Они собирались уехать в Берлин, но она еще задержалась в Париже: прибыл муж, Владимир Коллонтай. Он написал, что по служебным делам приезжает в Париж в начале января и очень хочет встретиться с ней "для решения общих вопросов". Они встретились в кафе неподалеку от Сорбонны. Не читая, Шура подписала заготовленные его адвокатом документы о разводе, где всю вину брала на себя, сознавшись в прелюбодеянии.
Ведь по российским законам православный брак мог быть расторгнут в следующих случаях:
Доказанное прелюбодеяние одного из супругов или его неспособность к брачному сожитию.
Судебный приговор в отношении одного из супругов с лишением всех прав состояния.
Безвестное отсутствие одного из супругов.
Обоюдное согласие супругов принять монашество при отсутствии малолетних детей.

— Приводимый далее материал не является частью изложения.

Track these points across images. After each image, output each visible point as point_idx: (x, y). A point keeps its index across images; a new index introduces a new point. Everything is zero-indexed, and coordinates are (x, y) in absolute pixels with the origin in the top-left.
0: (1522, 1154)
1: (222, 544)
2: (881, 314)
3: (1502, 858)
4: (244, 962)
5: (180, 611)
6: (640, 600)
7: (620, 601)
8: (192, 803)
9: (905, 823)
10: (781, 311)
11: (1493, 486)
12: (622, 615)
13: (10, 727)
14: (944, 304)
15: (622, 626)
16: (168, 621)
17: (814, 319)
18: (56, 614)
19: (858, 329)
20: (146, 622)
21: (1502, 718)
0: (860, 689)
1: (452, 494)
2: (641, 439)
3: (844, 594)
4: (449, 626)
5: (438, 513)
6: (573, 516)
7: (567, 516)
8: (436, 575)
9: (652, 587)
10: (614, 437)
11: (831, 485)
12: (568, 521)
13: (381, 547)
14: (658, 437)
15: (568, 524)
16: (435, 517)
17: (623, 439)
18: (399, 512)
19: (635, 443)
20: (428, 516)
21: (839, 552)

В судебном процессе требовались показания двух или трех свидетелей о факте прелюбодеяния, либо письма, доказывающие супружескую измену, либо документы, свидетельствующие о наличии внебрачных детей. У адвокатов, специализирующихся на подобного рода делах, существовали профессиональные свидетели, специализирующиеся на даче необходимых фальшивых показаний. Признание же в супружеской неверности устраняло многие проблемы.
Теперь по российским законам Владимир мог вступить в повторный брак и жениться на любимой женщине, учительнице Марии Ипатьевне Скосаревской, с которой давно жил и которая любила их с Шурой сына Мишу. А вот его бывшая супруга как официальная виновница развода в новый законный брак в Русской православной церкви вступить не могла. Но официальный брак ее никогда не волновал. "В парижском кафе при обсуждении положения в России, — написала позднее Александра в своем дневнике, — мы нашли гораздо больше общего языка, чем в годы нашего молодого, счастливого, по существу, брака".

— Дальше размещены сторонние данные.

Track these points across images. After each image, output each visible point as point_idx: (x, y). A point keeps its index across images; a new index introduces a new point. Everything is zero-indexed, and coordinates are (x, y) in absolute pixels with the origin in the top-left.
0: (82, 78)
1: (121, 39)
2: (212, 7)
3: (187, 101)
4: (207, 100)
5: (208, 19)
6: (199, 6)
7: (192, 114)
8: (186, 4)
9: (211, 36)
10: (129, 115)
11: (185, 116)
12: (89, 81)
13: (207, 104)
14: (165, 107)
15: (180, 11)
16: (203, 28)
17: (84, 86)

Из Парижа она сообщила Мише: "Мимулек, папочка тебе расскажет, как хорошо и тепло мы встретились в Париже и как хорошо провели время. О тебе говорили много и дружно на тебя радовались… Знаешь, я ужасно рада, что встретила папочку. Мы так хорошо, так тепло подошли друг к другу. И столько вспомнили далекого, прошлого…"
Теперь Коллонтай официально развелась с мужем. Она писала Зое, что безмерно счастлива с новым другом: "Зоечка, родная, любимая моя, — писала Александра в Петербург своей лучшей подруге из Берлина, — я очень, я безмерно счастлива! Если бы ты только знала, какой замечательный человек стал моим другом! Только теперь я по-настоящему почувствовала себя женщиной. <.. > Но главное — это то, что он рабочий. Грамотный пролетарий. Теперь, живя с рабочим, а не с буржуазным интеллигентом, хотя и самых прогрессивных, истинно социал-демократических взглядов, я лучше узнаю и понимаю жизнь, нужды, проблемы рабочих. Он открыл мне на многое глаза, он сделал меня другой. <…>".